I think the key is that Jews have converted to Christianity for the last 2000 years, and dropped their Jewish identity after a couple generations, since they no longer care about marrying someone just on account of their mother's ethnic background, which is of course racism.

So you could see it as a gradual turning from the satanic evil of Judaism rather than something that occurs all at once during the "end times".
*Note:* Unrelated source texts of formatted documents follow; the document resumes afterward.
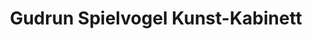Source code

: ---
title: "Gudrun Spielvogel Kunst-Kabinett"
url: /muenchen/gudrun-spielvogel-kunst-kabinett/
shop: Kunst
---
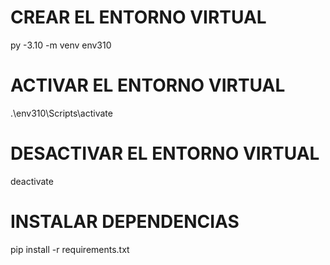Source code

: # CREAR EL ENTORNO VIRTUAL
py -3.10 -m venv env310

# ACTIVAR EL ENTORNO VIRTUAL
.\env310\Scripts\activate

# DESACTIVAR EL ENTORNO VIRTUAL
deactivate

# INSTALAR DEPENDENCIAS
pip install -r requirements.txt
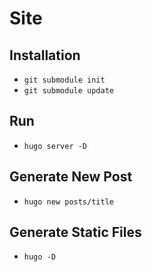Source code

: # Site

## Installation

- `git submodule init`
- `git submodule update`

## Run

- `hugo server -D`

## Generate New Post

- `hugo new posts/title`

## Generate Static Files

- `hugo -D`
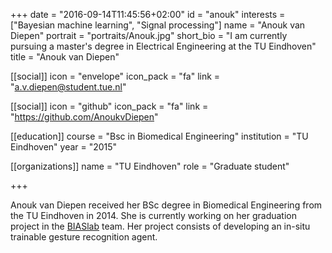+++
date = "2016-09-14T11:45:56+02:00"
id = "anouk"
interests = ["Bayesian machine learning", "Signal processing"]
name = "Anouk van Diepen"
portrait = "portraits/Anouk.jpg"
short_bio = "I am currently pursuing a master's degree in Electrical Engineering at the TU Eindhoven"
title = "Anouk van Diepen"

[[social]]
    icon = "envelope"
    icon_pack = "fa"
    link = "a.v.diepen@student.tue.nl"

[[social]]
    icon = "github"
    icon_pack = "fa"
    link = "https://github.com/AnoukvDiepen"

[[education]]
    course = "Bsc in Biomedical Engineering"
    institution = "TU Eindhoven"
    year = "2015"

[[organizations]]
    name = "TU Eindhoven"
    role = "Graduate student"

+++

Anouk van Diepen received her BSc degree in Biomedical Engineering from the TU Eindhoven in 2014. She is currently working on her graduation project in the [BIASlab](http://biaslab.org) team. Her project consists of developing an in-situ trainable gesture recognition agent. 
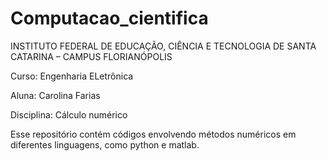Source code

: # Computacao_cientifica 
INSTITUTO FEDERAL DE EDUCAÇÃO, CIÊNCIA E TECNOLOGIA DE SANTA CATARINA – CAMPUS FLORIANÓPOLIS

Curso: Engenharia ELetrônica

Aluna: Carolina Farias

Disciplina: Cálculo numérico

Esse repositório contém códigos envolvendo métodos numéricos em diferentes linguagens, como python e matlab.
---------- Post added at 05:28 PM ---------- Previous post was at 05:22 PM ----------




Willem van Oranje said:


> that blindness in part is happened to Israel, until the fulness of the Gentiles be come in. 26 And so all Israel shall be saved:



All Israel in this case means the church!


----------



## Willem van Oranje (Sep 10, 2010)

TimV said:


> Willem van Oranje said:
> 
> 
> > that blindness in part is happened to Israel, until the fulness of the Gentiles be come in. 26 And so all Israel shall be saved:
> ...


 
Actually, I think if you follow his logic and dual use of the term "Israel" here for ethnic and spiritual Israel, respectively, what he is saying is that ethnic Israel will be saved one day. This is the "Puritan Hope" which drove 19th-century Reformed missions to the Jews. I do believe based on this passage and others that there will be a great conversion of the Jews to Christ one day.


----------



## blakerussell (Sep 11, 2010)

Thanks much for the answers fellows. They've been most helpful.


----------